SOURCE EXTRACT »
====

So how do we start to address the foundation of the IVF infrastructure as a whole?
In our preschool class, we need to address not only the inadequate capacity of the facility, but how we tackle data. We need additional storage space — a box under each chair? Relocation of non-current supply space offsite and conversion into an out of the classroom coat/locker room? Equally important, we need to go beyond writing initials on the bottoms of sneakers and taping handwritten names. Something as simple as a label maker and the adoption of name/birthday combinations will be precise enough for the 3–4 fold increase from 20 students.
For IVF, going from tens of thousands of specimens to millions, with the number increasing each year, we need far more ambitious plans, even for similar problems. Just as overlap in students’ initials resulted in one kid wearing another’s shoes, different clinics and storage facilities identifying procedures (name, birth date, date of procedure, social security number or a randomly generated ID) can result in lots of identification mistakes when the number of specimens generated and the number of interventions per specimen increases into the millions, and those ever increasing numbers rise in the face of increased number of sites that each specimen can occupy, whether or not the specimen stays in one multi-site clinic practice or moves among several.

====

DATA RECORDS »

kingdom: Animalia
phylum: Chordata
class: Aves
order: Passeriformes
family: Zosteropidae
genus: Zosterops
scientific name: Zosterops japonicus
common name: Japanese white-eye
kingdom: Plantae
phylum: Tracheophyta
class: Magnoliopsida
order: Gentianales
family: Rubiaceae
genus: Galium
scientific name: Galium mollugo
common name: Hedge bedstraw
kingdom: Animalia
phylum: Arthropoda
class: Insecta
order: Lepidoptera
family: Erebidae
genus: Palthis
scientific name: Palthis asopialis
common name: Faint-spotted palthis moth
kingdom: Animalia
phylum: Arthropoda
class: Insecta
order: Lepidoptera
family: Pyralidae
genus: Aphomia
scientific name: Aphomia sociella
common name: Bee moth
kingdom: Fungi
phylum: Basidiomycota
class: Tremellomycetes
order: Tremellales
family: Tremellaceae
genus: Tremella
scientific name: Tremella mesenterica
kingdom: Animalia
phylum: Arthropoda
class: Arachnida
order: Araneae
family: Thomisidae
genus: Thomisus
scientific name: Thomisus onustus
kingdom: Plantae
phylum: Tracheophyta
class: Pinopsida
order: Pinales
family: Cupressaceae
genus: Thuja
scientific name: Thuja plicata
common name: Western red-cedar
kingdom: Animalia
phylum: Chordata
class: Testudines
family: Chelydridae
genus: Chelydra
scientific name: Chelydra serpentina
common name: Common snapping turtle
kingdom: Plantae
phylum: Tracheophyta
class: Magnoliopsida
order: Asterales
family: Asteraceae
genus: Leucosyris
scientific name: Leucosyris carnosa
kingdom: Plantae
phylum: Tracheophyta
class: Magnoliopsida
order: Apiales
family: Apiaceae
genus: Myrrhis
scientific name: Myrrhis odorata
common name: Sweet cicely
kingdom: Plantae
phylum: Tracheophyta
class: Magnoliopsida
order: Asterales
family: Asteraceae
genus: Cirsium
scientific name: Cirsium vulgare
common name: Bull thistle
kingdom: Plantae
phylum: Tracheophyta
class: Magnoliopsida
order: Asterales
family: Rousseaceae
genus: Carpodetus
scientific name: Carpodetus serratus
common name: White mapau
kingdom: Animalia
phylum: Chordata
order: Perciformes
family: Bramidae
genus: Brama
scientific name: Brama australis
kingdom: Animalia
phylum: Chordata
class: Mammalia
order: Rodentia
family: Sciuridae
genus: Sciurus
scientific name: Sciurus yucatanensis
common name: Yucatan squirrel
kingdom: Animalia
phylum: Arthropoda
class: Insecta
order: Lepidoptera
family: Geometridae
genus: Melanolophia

====

ACTIVITIES »
**1.** Summarize the passage on IVF infrastructure in two sentences.
**2.** Repeat the passage on IVF infrastructure word for word, starting at "In our preschool" and ending at "from 20 students.".
The data that accompany the passage on IVF infrastructure are separate material.

ANSWERS FOR THE EXERCISE »
**1.** The passage compares a preschool class expecting a 3–4 fold increase from 20 students, which needs more storage space and more precise labeling such as a label maker and name/birthday combinations, with IVF, where specimens are going from tens of thousands to millions. It argues that IVF needs far more ambitious plans, because the different ways clinics and storage facilities identify procedures can lead to many identification mistakes as specimens, interventions per specimen, and storage sites increase.

**2.**
In our preschool class, we need to address not only the inadequate capacity of the facility, but how we tackle data. We need additional storage space — a box under each chair? Relocation of non-current supply space offsite and conversion into an out of the classroom coat/locker room? Equally important, we need to go beyond writing initials on the bottoms of sneakers and taping handwritten names. Something as simple as a label maker and the adoption of name/birthday combinations will be precise enough for the 3–4 fold increase from 20 students.